Work request :: Whenever a line in the records below contains "lines", pick it out.
··· Record excerpts
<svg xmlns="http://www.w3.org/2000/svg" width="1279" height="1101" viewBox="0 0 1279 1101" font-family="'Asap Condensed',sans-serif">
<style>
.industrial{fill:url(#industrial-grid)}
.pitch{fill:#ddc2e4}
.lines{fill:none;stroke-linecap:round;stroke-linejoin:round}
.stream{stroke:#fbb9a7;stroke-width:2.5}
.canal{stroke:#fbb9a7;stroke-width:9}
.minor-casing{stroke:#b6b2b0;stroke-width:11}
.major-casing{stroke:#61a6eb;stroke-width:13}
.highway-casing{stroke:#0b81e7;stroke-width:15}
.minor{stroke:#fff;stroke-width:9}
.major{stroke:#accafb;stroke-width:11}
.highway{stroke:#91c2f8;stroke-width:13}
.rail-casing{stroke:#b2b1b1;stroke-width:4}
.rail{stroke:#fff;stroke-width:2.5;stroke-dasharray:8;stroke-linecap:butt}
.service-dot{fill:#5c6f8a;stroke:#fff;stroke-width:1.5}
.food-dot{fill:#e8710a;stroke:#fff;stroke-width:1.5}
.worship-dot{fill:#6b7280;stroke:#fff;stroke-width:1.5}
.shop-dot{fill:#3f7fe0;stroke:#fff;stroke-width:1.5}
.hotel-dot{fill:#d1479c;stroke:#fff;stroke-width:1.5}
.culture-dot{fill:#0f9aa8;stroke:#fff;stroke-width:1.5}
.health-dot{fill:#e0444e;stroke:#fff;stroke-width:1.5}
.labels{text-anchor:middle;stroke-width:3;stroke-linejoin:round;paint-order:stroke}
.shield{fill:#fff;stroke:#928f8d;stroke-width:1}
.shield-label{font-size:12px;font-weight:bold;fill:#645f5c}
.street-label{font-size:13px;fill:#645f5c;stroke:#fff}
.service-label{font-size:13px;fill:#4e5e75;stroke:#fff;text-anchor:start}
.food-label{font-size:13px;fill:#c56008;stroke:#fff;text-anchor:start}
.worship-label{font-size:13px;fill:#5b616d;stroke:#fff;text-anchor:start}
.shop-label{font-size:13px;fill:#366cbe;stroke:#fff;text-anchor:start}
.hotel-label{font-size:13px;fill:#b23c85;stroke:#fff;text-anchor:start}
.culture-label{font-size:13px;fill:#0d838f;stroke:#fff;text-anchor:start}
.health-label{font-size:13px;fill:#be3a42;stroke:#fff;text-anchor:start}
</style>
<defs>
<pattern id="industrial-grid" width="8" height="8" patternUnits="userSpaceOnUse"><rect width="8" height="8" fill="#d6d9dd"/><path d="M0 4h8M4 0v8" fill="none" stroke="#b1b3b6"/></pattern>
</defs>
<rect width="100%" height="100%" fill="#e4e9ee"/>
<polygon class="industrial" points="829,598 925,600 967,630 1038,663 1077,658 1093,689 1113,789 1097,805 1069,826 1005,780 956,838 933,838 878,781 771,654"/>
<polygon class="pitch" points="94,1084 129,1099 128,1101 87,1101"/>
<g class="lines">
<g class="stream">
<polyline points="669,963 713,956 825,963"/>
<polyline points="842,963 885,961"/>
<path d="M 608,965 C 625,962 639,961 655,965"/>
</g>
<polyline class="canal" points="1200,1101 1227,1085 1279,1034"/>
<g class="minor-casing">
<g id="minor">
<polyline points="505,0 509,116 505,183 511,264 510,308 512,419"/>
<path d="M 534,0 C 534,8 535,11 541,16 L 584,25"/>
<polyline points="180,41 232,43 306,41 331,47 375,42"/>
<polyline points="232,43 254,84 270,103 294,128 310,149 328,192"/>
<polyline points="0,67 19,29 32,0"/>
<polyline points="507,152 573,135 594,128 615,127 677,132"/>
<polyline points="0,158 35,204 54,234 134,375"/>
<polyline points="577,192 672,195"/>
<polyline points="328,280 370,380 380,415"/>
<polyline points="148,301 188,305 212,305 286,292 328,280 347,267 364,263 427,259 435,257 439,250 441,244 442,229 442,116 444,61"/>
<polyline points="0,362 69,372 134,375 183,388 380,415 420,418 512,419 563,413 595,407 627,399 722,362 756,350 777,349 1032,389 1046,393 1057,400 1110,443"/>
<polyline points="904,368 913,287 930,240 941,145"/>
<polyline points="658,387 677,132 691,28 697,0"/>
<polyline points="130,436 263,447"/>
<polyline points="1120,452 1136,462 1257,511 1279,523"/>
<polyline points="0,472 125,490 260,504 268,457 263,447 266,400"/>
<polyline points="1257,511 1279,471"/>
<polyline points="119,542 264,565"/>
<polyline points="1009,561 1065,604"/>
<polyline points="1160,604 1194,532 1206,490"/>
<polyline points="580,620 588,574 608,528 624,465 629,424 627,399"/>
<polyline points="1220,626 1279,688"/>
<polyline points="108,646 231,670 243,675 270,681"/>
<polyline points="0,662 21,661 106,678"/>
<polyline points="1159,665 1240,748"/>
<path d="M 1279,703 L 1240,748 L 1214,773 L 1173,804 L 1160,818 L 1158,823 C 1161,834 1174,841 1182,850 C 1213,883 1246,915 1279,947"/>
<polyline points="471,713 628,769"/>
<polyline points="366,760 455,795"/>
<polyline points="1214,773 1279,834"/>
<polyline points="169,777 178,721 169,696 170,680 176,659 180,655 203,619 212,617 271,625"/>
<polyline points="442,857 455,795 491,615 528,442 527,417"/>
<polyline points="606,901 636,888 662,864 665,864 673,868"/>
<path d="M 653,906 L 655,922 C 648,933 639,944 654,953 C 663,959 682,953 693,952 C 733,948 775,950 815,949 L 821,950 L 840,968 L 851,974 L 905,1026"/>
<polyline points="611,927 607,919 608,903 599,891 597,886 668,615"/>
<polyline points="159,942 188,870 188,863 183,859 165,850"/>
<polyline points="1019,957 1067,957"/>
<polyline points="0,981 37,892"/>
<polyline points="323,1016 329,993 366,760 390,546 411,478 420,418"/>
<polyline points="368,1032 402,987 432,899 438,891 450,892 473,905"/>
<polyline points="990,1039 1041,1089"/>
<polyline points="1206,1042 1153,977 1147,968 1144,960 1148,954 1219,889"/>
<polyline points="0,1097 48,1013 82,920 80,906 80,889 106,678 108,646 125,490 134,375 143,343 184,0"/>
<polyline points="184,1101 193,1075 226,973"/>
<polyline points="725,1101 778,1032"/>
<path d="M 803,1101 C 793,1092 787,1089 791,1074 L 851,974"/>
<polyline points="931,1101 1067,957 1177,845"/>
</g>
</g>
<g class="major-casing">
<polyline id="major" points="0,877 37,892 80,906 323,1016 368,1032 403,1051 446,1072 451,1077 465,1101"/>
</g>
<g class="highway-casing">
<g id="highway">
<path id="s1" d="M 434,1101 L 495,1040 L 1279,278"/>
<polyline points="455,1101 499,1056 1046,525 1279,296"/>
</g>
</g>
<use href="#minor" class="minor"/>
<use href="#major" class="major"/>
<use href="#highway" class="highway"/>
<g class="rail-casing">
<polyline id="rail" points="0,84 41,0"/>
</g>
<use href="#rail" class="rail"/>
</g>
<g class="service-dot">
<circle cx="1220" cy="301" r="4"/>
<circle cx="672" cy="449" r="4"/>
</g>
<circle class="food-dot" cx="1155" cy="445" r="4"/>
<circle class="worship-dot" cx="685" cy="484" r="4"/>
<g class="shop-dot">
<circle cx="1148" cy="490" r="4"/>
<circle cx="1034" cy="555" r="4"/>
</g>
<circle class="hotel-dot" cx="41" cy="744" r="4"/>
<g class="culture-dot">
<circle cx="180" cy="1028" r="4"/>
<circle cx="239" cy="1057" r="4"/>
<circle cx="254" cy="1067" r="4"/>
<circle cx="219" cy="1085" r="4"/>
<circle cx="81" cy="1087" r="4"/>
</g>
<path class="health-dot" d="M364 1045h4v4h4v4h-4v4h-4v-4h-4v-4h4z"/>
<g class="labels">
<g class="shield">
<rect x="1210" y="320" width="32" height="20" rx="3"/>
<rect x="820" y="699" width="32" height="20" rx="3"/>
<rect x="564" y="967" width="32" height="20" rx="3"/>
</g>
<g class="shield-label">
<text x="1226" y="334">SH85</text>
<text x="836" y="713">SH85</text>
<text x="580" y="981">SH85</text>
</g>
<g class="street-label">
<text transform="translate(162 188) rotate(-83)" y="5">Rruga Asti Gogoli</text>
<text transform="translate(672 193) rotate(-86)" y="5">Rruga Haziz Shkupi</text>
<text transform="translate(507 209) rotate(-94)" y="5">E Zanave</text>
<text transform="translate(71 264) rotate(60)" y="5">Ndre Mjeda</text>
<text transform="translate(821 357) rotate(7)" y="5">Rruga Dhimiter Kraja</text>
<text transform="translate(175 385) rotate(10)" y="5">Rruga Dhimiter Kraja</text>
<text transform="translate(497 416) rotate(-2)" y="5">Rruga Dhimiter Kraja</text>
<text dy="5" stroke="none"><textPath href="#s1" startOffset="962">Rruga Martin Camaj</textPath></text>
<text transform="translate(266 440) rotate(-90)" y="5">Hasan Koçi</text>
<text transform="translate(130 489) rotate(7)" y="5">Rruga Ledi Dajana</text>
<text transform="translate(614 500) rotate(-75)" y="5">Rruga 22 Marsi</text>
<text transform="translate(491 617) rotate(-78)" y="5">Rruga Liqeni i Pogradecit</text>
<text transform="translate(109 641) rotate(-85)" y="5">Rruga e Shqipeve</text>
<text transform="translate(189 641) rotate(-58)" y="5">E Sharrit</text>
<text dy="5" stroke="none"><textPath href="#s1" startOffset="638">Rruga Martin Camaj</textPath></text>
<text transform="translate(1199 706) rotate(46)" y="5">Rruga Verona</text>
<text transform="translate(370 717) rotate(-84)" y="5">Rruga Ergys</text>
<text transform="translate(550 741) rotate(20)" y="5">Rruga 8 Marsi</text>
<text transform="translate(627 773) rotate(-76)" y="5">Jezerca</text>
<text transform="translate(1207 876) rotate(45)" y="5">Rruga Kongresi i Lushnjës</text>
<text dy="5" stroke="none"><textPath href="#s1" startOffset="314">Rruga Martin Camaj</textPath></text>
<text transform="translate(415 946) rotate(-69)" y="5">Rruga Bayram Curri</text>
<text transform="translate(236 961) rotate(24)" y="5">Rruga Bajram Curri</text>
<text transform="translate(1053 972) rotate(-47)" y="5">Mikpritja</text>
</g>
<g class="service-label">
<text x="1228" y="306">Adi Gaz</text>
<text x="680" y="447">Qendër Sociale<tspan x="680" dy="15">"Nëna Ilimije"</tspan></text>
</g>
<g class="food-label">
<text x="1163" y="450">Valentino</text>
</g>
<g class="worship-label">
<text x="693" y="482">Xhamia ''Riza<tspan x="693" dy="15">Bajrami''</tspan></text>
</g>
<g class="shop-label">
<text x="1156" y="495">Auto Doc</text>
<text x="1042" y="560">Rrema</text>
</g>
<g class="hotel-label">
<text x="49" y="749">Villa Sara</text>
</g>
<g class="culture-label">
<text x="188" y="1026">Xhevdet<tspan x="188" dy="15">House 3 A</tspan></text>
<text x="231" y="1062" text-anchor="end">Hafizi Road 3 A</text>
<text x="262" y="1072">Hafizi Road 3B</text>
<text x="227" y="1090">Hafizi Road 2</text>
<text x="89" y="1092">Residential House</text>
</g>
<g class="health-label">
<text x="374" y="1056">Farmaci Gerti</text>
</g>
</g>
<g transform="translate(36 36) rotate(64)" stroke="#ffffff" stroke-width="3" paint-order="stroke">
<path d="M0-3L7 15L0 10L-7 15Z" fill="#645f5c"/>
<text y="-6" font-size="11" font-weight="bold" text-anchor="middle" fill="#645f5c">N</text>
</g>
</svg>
······
Exercise solution ::
.lines{fill:none;stroke-linecap:round;stroke-linejoin:round}
<g class="lines">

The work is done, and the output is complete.